╭──

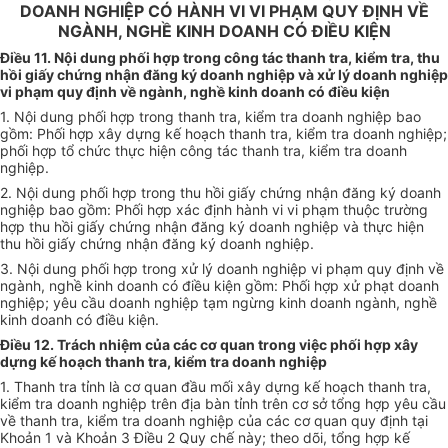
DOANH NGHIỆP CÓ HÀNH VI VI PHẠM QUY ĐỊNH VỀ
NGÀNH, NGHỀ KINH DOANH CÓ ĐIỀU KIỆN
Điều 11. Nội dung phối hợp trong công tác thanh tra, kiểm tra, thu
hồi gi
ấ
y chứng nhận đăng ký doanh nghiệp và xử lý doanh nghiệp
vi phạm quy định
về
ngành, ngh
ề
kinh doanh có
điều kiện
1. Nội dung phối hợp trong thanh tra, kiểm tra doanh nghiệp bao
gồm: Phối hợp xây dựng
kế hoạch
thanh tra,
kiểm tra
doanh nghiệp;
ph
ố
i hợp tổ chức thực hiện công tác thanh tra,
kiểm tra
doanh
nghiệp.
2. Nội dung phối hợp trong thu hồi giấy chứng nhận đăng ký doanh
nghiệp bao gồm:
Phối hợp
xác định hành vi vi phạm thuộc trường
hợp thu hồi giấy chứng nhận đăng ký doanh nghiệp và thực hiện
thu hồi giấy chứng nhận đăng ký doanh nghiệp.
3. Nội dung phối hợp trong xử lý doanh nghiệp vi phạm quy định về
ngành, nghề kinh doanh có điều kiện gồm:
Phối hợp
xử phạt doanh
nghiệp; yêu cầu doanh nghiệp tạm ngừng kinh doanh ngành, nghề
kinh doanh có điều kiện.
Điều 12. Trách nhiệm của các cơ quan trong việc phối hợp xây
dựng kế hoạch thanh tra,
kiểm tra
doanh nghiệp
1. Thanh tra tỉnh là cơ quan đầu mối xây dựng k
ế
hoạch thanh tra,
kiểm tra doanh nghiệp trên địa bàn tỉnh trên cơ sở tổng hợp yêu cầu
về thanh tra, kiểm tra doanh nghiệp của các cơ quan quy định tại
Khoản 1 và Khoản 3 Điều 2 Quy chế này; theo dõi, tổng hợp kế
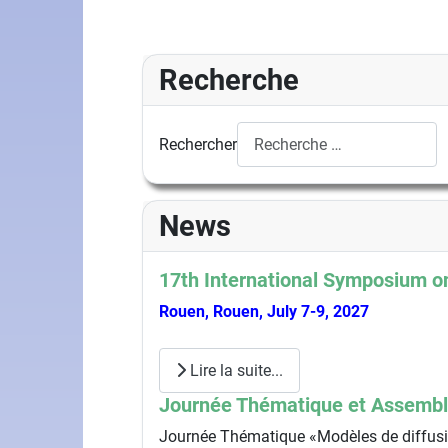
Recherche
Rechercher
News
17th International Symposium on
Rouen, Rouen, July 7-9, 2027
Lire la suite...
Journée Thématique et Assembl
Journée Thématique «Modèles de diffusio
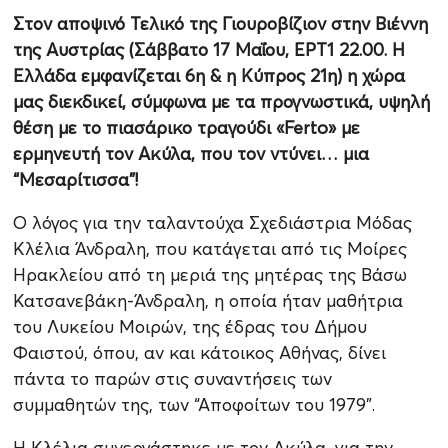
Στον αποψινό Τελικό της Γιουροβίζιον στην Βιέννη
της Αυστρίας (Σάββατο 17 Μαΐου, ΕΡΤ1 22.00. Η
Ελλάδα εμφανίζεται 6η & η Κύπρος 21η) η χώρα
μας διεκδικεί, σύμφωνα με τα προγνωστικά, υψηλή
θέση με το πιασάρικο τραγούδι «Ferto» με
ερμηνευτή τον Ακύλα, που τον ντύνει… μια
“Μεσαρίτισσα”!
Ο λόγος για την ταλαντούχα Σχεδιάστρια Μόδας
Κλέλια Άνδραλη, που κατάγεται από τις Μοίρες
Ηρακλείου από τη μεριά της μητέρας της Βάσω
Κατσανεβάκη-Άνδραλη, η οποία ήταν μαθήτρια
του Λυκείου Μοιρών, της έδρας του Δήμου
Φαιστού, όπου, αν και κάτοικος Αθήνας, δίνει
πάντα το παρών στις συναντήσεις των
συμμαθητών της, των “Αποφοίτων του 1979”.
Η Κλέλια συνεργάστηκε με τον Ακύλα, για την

╰──
╭──

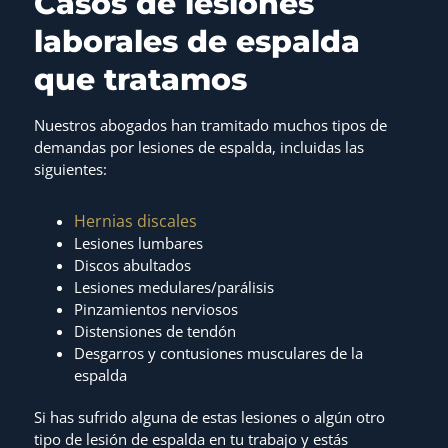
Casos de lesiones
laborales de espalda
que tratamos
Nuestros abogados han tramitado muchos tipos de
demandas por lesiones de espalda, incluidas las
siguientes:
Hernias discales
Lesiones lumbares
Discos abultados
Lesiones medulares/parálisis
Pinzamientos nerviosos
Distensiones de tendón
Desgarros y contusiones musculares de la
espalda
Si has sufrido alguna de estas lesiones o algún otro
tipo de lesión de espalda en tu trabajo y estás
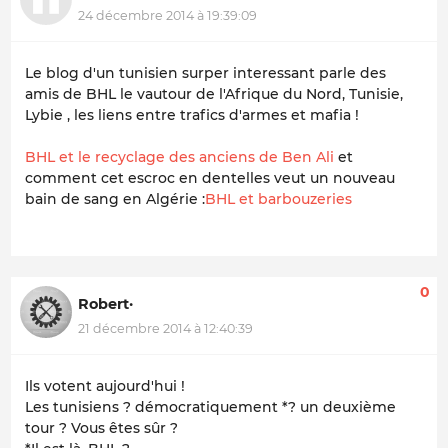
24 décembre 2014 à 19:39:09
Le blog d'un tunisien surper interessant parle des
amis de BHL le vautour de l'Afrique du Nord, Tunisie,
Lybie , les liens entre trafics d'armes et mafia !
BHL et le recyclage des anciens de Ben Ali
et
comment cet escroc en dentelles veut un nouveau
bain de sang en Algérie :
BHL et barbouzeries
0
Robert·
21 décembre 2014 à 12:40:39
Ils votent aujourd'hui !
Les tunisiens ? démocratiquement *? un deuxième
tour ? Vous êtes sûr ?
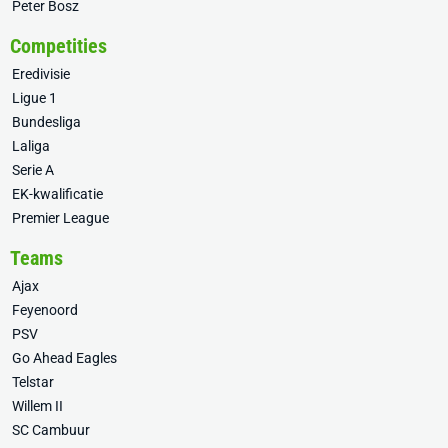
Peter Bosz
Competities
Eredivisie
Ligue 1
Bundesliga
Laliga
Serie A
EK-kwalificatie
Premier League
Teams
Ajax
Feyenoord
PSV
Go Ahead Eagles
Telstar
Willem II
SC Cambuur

╰──

Rewrite the lines of the material starting at the line containing "DOANH NGHIỆP CÓ HÀNH VI VI PHẠM QUY ĐỊNH VỀ" and ending at the line containing "1. Nội dung phối hợp trong thanh", substituting "hợp tác" for "phối hợp" and leaving everything else unchanged.

• TASK ANSWER:
DOANH NGHIỆP CÓ HÀNH VI VI PHẠM QUY ĐỊNH VỀ
NGÀNH, NGHỀ KINH DOANH CÓ ĐIỀU KIỆN
Điều 11. Nội dung hợp tác trong công tác thanh tra, kiểm tra, thu
hồi gi
ấ
y chứng nhận đăng ký doanh nghiệp và xử lý doanh nghiệp
vi phạm quy định
về
ngành, ngh
ề
kinh doanh có
điều kiện
1. Nội dung hợp tác trong thanh tra, kiểm tra doanh nghiệp bao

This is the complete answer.